**Exercise description:** Omit the pictures and reproduce the rest of the listing exactly.

**Extracted material:**

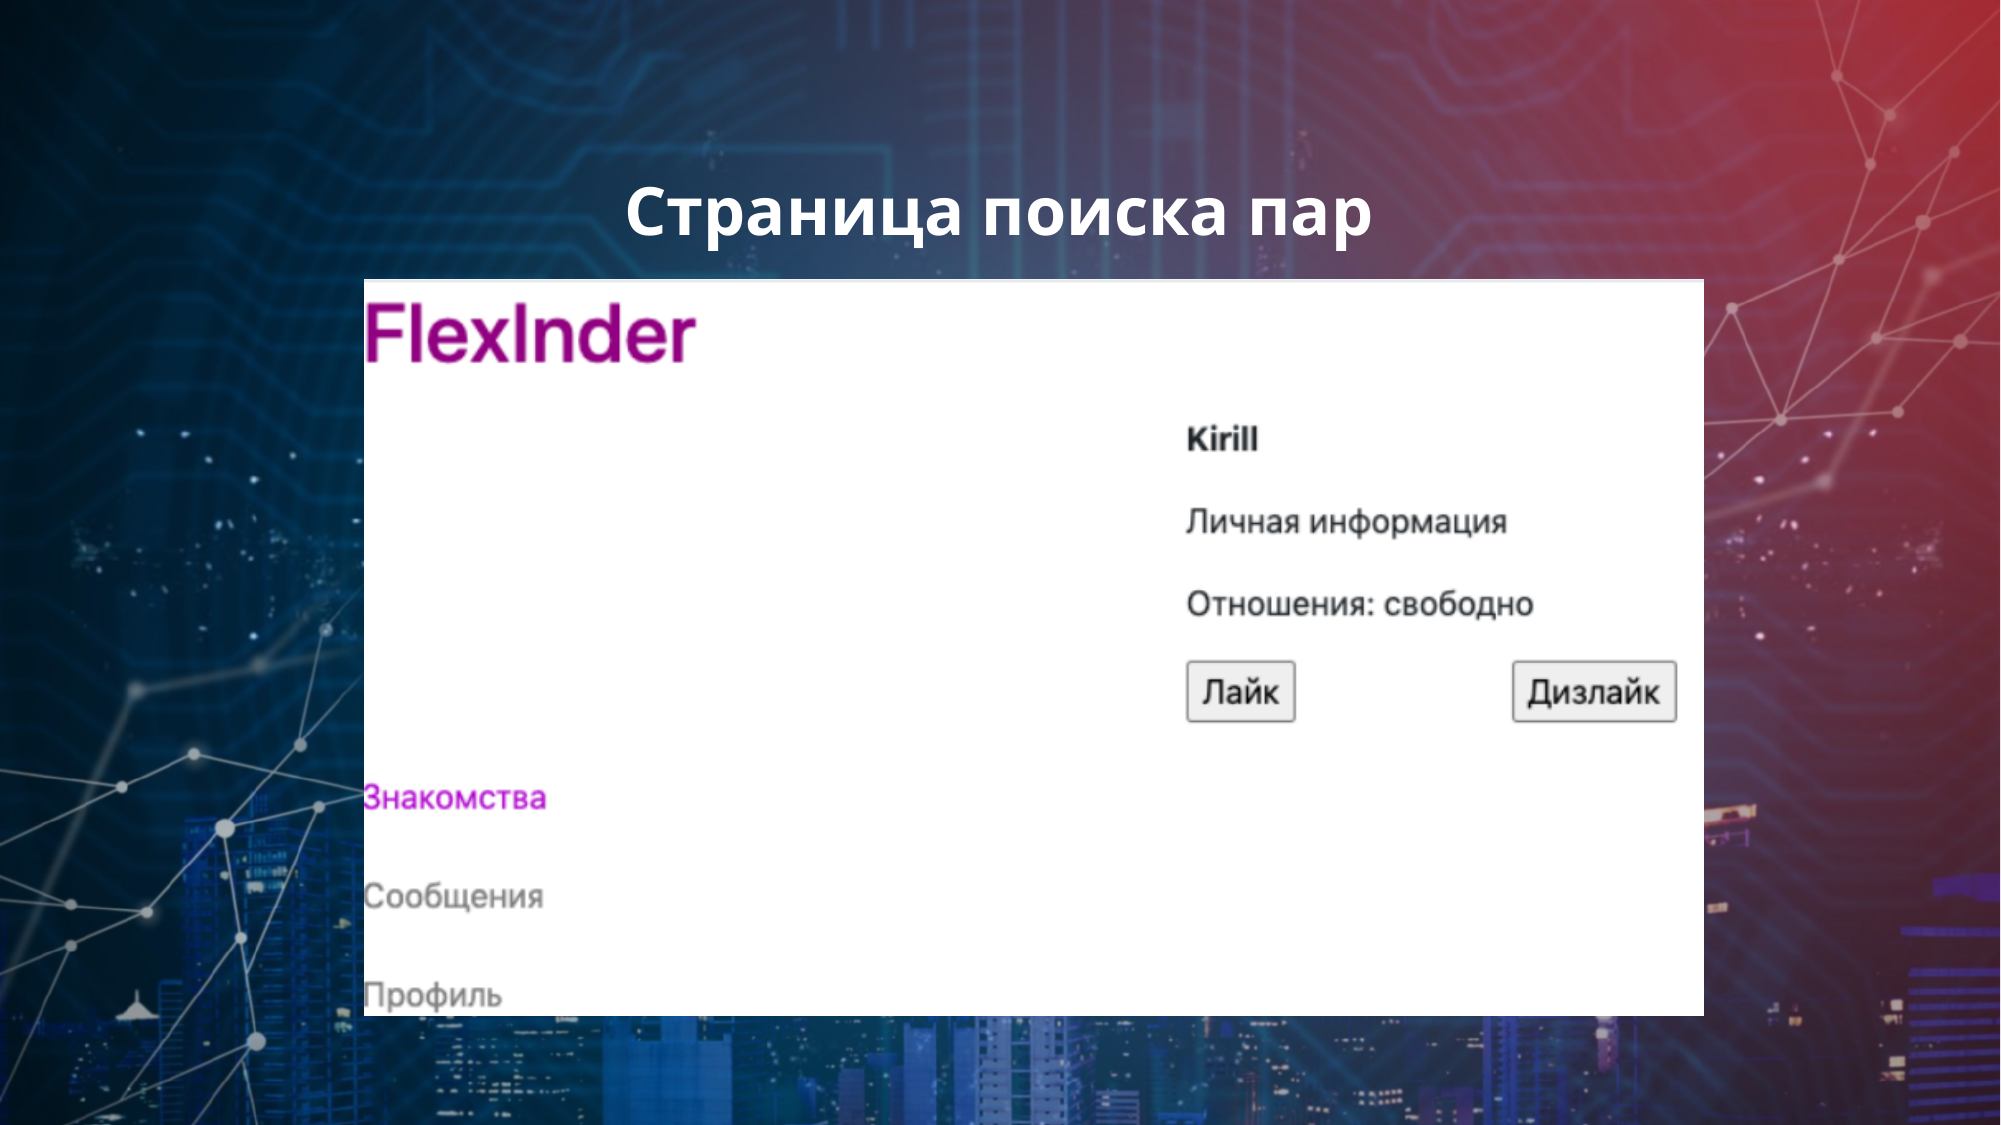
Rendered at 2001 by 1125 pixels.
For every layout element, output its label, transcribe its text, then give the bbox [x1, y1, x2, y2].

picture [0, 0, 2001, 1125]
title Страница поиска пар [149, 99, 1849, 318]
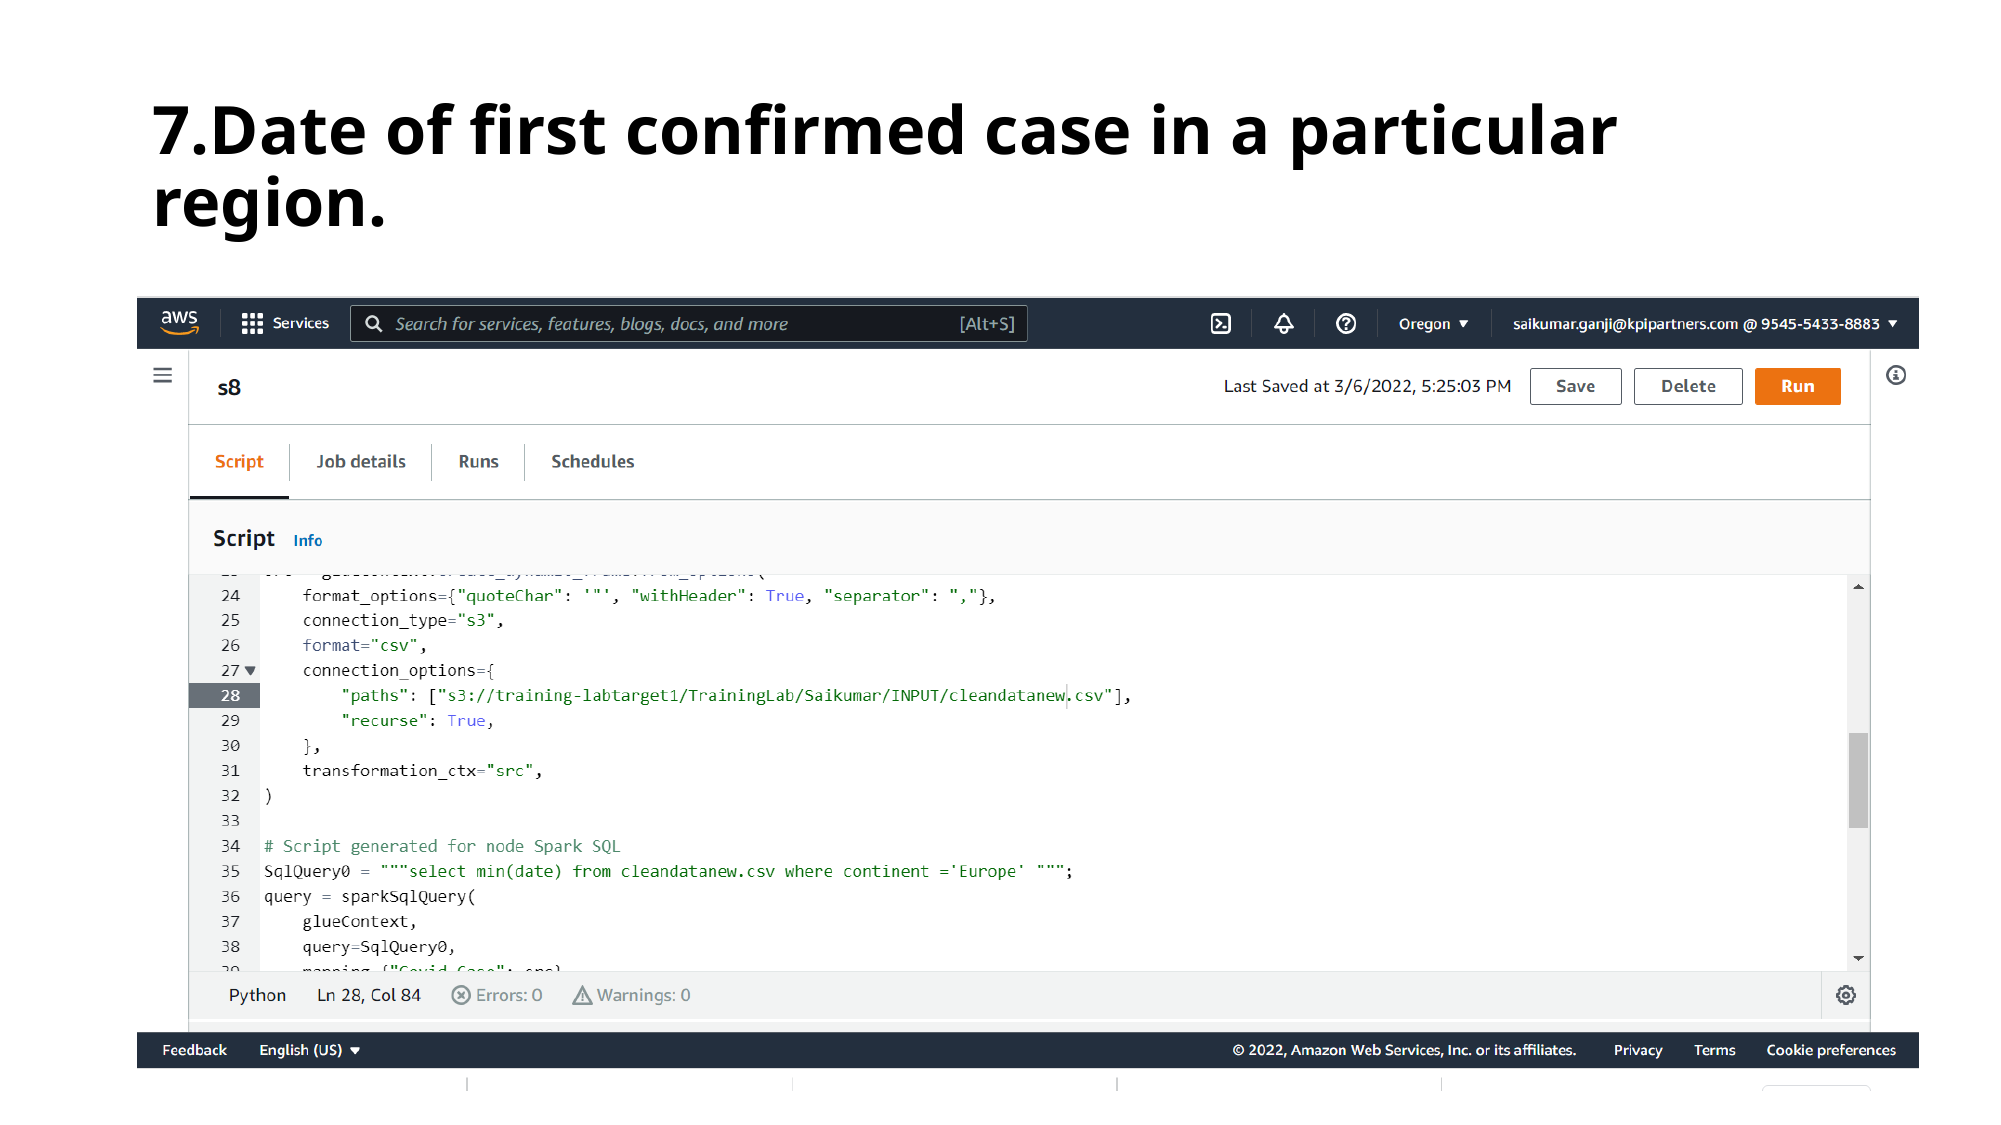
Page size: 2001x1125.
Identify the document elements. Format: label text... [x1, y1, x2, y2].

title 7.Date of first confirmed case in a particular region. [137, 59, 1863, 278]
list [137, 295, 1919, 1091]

**Output for this task:**
Rendered at 2001 by 1125 pixels.
For every layout element, output its label, transcribe its text, then give the bbox [x1, y1, x2, y2].

picture [0, 0, 2001, 1125]
title Страница поиска пар [149, 99, 1849, 318]
Page size: 2001x1125.
Identify the document elements. Format: label text... [x1, y1, x2, y2].

title 7.Date of first confirmed case in a particular region. [137, 59, 1863, 278]
list [137, 295, 1919, 1091]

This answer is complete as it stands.